Ron Desantis, ultimately, wants to win. He has seen the pandemic as his great revival platform and employs the core of Trumpism that Trump himself inevitably veered away from. His premise is simple:
Everyone has internalized that a supermajority of COVID deaths are from the elderly. Why then would all of us have to suffer?
Unlike the former President, he has never pretended that COVID didn’t exist or would disappear one day. That approach would question the intelligence of white voters who could see that the virus was real. While Trump ended his daily press conferences attempting to communicate the virus’s eventual evaporation, Desantis has stayed the course- acknowledging the seriousness of the virus for the elderly while refusing mask mandates and ending “stay at home orders” for everyone else. Governor Desantis has committed the entirety of his tenure to the three-headed monster of dog-whistle-white-elevation politics Trump could never quite consistently master:
- The voices of “experts” are not to be trusted because you are the real expert.
- I follow your expertise. Not my own and certainly not the elite class intentionally misleading the public.

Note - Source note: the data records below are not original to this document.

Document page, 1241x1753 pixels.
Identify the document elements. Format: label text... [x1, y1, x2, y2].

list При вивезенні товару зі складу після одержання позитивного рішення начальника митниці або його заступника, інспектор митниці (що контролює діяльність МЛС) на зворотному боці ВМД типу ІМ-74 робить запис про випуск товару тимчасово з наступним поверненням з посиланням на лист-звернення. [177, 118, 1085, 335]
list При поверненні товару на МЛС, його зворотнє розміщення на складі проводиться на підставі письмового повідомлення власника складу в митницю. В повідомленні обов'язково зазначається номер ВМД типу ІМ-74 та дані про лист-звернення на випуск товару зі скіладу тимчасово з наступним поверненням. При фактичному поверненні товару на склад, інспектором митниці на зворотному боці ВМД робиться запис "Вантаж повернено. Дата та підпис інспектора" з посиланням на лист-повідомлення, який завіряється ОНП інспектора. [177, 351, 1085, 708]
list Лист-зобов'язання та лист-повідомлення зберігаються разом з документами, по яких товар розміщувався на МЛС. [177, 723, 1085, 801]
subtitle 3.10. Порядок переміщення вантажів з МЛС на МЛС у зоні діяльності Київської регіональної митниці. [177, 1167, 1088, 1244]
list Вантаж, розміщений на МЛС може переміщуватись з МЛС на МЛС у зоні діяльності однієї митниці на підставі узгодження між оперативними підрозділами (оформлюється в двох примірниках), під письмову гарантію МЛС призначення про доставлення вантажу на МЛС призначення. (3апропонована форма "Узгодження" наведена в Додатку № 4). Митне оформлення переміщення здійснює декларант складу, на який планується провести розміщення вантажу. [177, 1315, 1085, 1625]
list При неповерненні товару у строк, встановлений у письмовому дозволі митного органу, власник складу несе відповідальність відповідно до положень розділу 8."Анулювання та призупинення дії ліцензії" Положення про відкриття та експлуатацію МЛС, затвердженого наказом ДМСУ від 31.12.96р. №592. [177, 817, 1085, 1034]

There are, however, many aspects of Trump the personality that DeSantis still believes is politically viable. While Ted Cruz and Matt Gatez emphasize extracting the outlandish and absurd, DeSantis has mined solely for the hyper-masculine qualities. Insistence on claiming victory early and often, publicly engaging in angry-shout-you-down discourse, and never apologizing under any circumstances has resonated with male voters, particularly as more and more men see themselves as under false attack from others. Increases nationally in vote share for Republicans have happened for black men and Latino men. Of course, going from 10% of the African American male vote in 2016 to 14% in 2020 is not the same as garnering 62% of white men in both elections. As DeSantis continues to work through the kinks of this new political identity, he faces the ultimate battle ahead; will the new approach by Desantis be seen as Trump Lite or Trump 2.0? In the former, he will be quickly crushed. If Desantis can keep the name brand while communicating a reinvention of the original formula, his White House chances will significantly increase. Should Desantis fail, the Trump movement will die with the former President. Should Desantis succeed, Trumpism may become a mainstay in American electoral politics in a form impossible if even Trump himself were to win in 2024. Who knows. What is discussed as Trumpism today may even be remembered in the future as Desantivism instead.